Department of Food and Nutrition, University of Helsinki, P.O. Box 66, Helsinki, FI-00014, Finland.
New Children's Hospital, Pediatric Research Center, University of Helsinki and Helsinki University Hospital, Stenbäckinkatu 9, P.O. Box 347, Helsinki, FI-00029, Finland.
BMC Pediatr. 2024 Nov 19;24(1):749. doi: 10.1186/s12887-024-05218-8.
The increase in allergic diseases in children has coincided with the westernization of lifestyles. Although clustering of modifiable lifestyles has been frequently reported in children, there is limited research on how lifestyle factors collectively contribute to allergic conditions. Our aim was to identify lifestyle clusters among Finnish school-aged children and explore their associations with the prevalence of allergic disease symptoms and sensitization.
We used cross-sectional data from the international ISCOLE survey and its Finnish ancillary allergy study conducted in 2012-2013. We studied 148-461 children aged 9-11 years living in the metropolitan area of Finland. Parents completed a questionnaire on their child's allergic disease symptoms, and specific IgE responses from blood samples were analyzed to determine allergic sensitization. Lifestyle factors considered in clustering were moderate-to-vigorous-physical activity (MVPA) and nighttime sleep recorded by accelerometers, screen time inquired via a questionnaire, and healthy and unhealthy dietary patterns from food frequency questionnaire data. Lifestyle clusters were identified using K-means cluster analysis, and their associations with allergic disease symptoms and sensitization were explored using logistic regression models.

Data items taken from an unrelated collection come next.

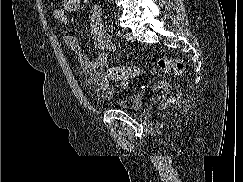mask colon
<instances>
[{
  "instance_id": "colon-1",
  "label": "colon",
  "mask_w": 243,
  "mask_h": 182,
  "mask_svg": "<svg viewBox=\"0 0 243 182\" xmlns=\"http://www.w3.org/2000/svg\"><path fill=\"white\" fill-rule=\"evenodd\" d=\"M158 67L165 73L179 74L184 69V64L179 59L162 57L158 61ZM141 73V70L135 67H112L106 70V78L113 81H123L133 78ZM173 96L169 97L171 100Z\"/></svg>"
}]
</instances>
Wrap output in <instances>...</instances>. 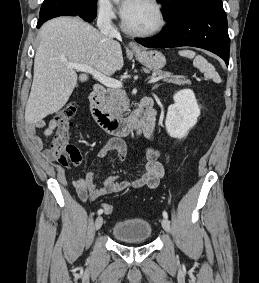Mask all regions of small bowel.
I'll return each instance as SVG.
<instances>
[{
	"label": "small bowel",
	"mask_w": 259,
	"mask_h": 283,
	"mask_svg": "<svg viewBox=\"0 0 259 283\" xmlns=\"http://www.w3.org/2000/svg\"><path fill=\"white\" fill-rule=\"evenodd\" d=\"M154 120L152 123L140 130V132L147 138H153ZM56 129L54 119L48 122L44 120H36L28 123L26 127V134L32 141L34 148L42 151L44 145V138L50 136ZM42 131L41 134L39 131ZM116 151L117 160L123 161L129 154V149L124 141L113 138L108 140L102 148L98 151L99 158H106L110 151ZM46 156V152H45ZM47 157V156H46ZM161 153L158 149L150 147L145 150V167L144 174L141 178L132 181H118L117 175L108 177L102 186H97L95 183V170L88 171L85 175L79 176L73 181V186L82 201L97 200L107 194L117 193L125 190H139L144 186L154 189L161 179L164 177L165 169L160 162ZM75 165H79L75 164ZM47 169L52 171V167Z\"/></svg>",
	"instance_id": "1"
}]
</instances>
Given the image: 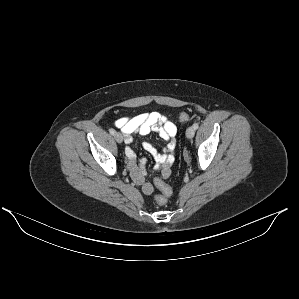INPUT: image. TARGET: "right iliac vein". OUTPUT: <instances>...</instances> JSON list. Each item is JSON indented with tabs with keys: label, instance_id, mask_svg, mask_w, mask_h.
I'll list each match as a JSON object with an SVG mask.
<instances>
[{
	"label": "right iliac vein",
	"instance_id": "obj_1",
	"mask_svg": "<svg viewBox=\"0 0 299 299\" xmlns=\"http://www.w3.org/2000/svg\"><path fill=\"white\" fill-rule=\"evenodd\" d=\"M114 137H115V139H116V141L118 143H122L123 142V136H122L121 133H119V132L115 133Z\"/></svg>",
	"mask_w": 299,
	"mask_h": 299
}]
</instances>
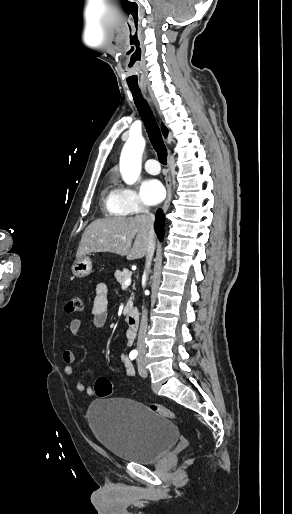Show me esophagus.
I'll use <instances>...</instances> for the list:
<instances>
[{"instance_id":"obj_1","label":"esophagus","mask_w":292,"mask_h":514,"mask_svg":"<svg viewBox=\"0 0 292 514\" xmlns=\"http://www.w3.org/2000/svg\"><path fill=\"white\" fill-rule=\"evenodd\" d=\"M143 91L145 92L146 90H143ZM166 188H167V198L163 204V210L168 209L171 198H172V183H171L170 177H167V179H166Z\"/></svg>"}]
</instances>
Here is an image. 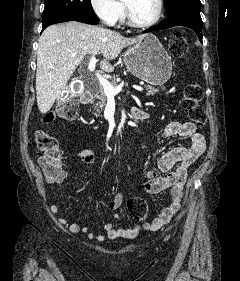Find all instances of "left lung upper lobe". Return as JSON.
Listing matches in <instances>:
<instances>
[{
  "label": "left lung upper lobe",
  "instance_id": "5c2ea615",
  "mask_svg": "<svg viewBox=\"0 0 240 281\" xmlns=\"http://www.w3.org/2000/svg\"><path fill=\"white\" fill-rule=\"evenodd\" d=\"M165 12L169 16L183 7H195L201 9L200 0H164Z\"/></svg>",
  "mask_w": 240,
  "mask_h": 281
}]
</instances>
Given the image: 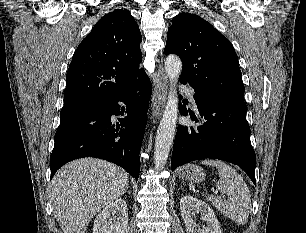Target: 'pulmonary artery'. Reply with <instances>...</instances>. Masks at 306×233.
<instances>
[{
  "instance_id": "obj_1",
  "label": "pulmonary artery",
  "mask_w": 306,
  "mask_h": 233,
  "mask_svg": "<svg viewBox=\"0 0 306 233\" xmlns=\"http://www.w3.org/2000/svg\"><path fill=\"white\" fill-rule=\"evenodd\" d=\"M182 89H183V91L185 92V94L189 97V99H190L192 105H193L194 107H196V103H195V100H194V97H193V96H194V91H193V89L190 88V87H186V86H184Z\"/></svg>"
}]
</instances>
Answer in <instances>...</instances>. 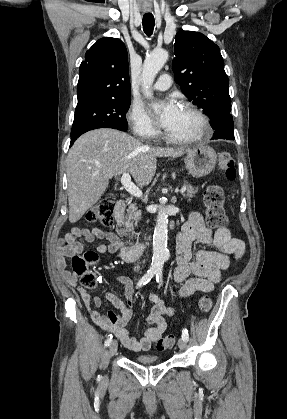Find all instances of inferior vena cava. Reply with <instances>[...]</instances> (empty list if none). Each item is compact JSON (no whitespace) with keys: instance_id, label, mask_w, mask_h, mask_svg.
Here are the masks:
<instances>
[{"instance_id":"1","label":"inferior vena cava","mask_w":287,"mask_h":419,"mask_svg":"<svg viewBox=\"0 0 287 419\" xmlns=\"http://www.w3.org/2000/svg\"><path fill=\"white\" fill-rule=\"evenodd\" d=\"M139 268H140V267H139V265H137V266L135 267V270H139Z\"/></svg>"}]
</instances>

Two distinct and stable clusters were identified: 'healthier lifestyle & lower MVPA' and 'unhealthier lifestyle & higher MVPA'. After adjustments, children in the 'unhealthier lifestyle & higher MVPA' cluster did not show significantly different odds for symptoms of asthma (OR: 0.80, 95% CI: 0.46-1.37), allergic rhinitis (OR: 1.32, 95% CI: 0.77-2.24), or eczema (OR: 0.89, 95% CI: 0.43-1.77) as compared to those in the 'healthier lifestyle & lower MVPA' cluster. Similar results were observed for sensitization to ≥ 1 inhaled allergen (OR: 1.27, 95% CI: 0.53-3.10) and sensitization to ≥ 1 food allergen (OR: 0.91, 95% CI: 0.30-2.60).
The results suggest that modifiable lifestyle factors may not play a significant role in allergic conditions within the examined age group. Lifestyle behaviors established in earlier childhood may serve as more credible predictors of allergic outcomes.
儿童过敏疾病的增加与生活方式的西化同时发生。尽管可改变的生活方式聚类在儿童中经常被报道,但关于生活方式因素如何共同导致过敏状况的研究有限。我们的目的是确定芬兰学龄儿童的生活方式聚类,并探讨它们与过敏疾病症状和过敏敏化的患病率之间的关联。
我们使用了 2012-2013 年进行的国际 ISCOLE 调查及其芬兰辅助过敏研究的横断面数据。我们研究了居住在芬兰大都市区的 148-461 名 9-11 岁的儿童。父母完成了一份关于孩子过敏疾病症状的问卷,并且通过血液样本分析了特定的 IgE 反应,以确定过敏敏化。聚类中考虑的生活方式因素包括通过加速度计记录的中度至剧烈体力活动 (MVPA) 和夜间睡眠时间、通过问卷询问的屏幕时间以及来自食物频率问卷数据的健康和不健康的饮食模式。使用 K 均值聚类分析确定生活方式聚类,并使用逻辑回归模型探讨它们与过敏疾病症状和敏化的关联。
确定了两个不同且稳定的聚类:“更健康的生活方式和较低的 MVPA”和“更不健康的生活方式和更高的 MVPA”。调整后,与“更健康的生活方式和较低的 MVPA”聚类相比,“更不健康的生活方式和更高的 MVPA”聚类的儿童患哮喘症状的几率没有显著差异(OR:0.80,95%CI:0.46-1.37)、过敏性鼻炎(OR:1.32,95%CI:0.77-2.24)或湿疹(OR:0.89,95%CI:0.43-1.77)。对于对≥1 种吸入过敏原的过敏敏化(OR:1.27,95%CI:0.53-3.10)和对≥1 种食物过敏原的过敏敏化(OR:0.91,95%CI:0.30-2.60),也观察到了类似的结果。
结果表明,可改变的生活方式因素在被检查的年龄组中可能不会对过敏状况产生重大影响。在儿童早期建立的生活方式行为可能是过敏结果的更可信预测因素。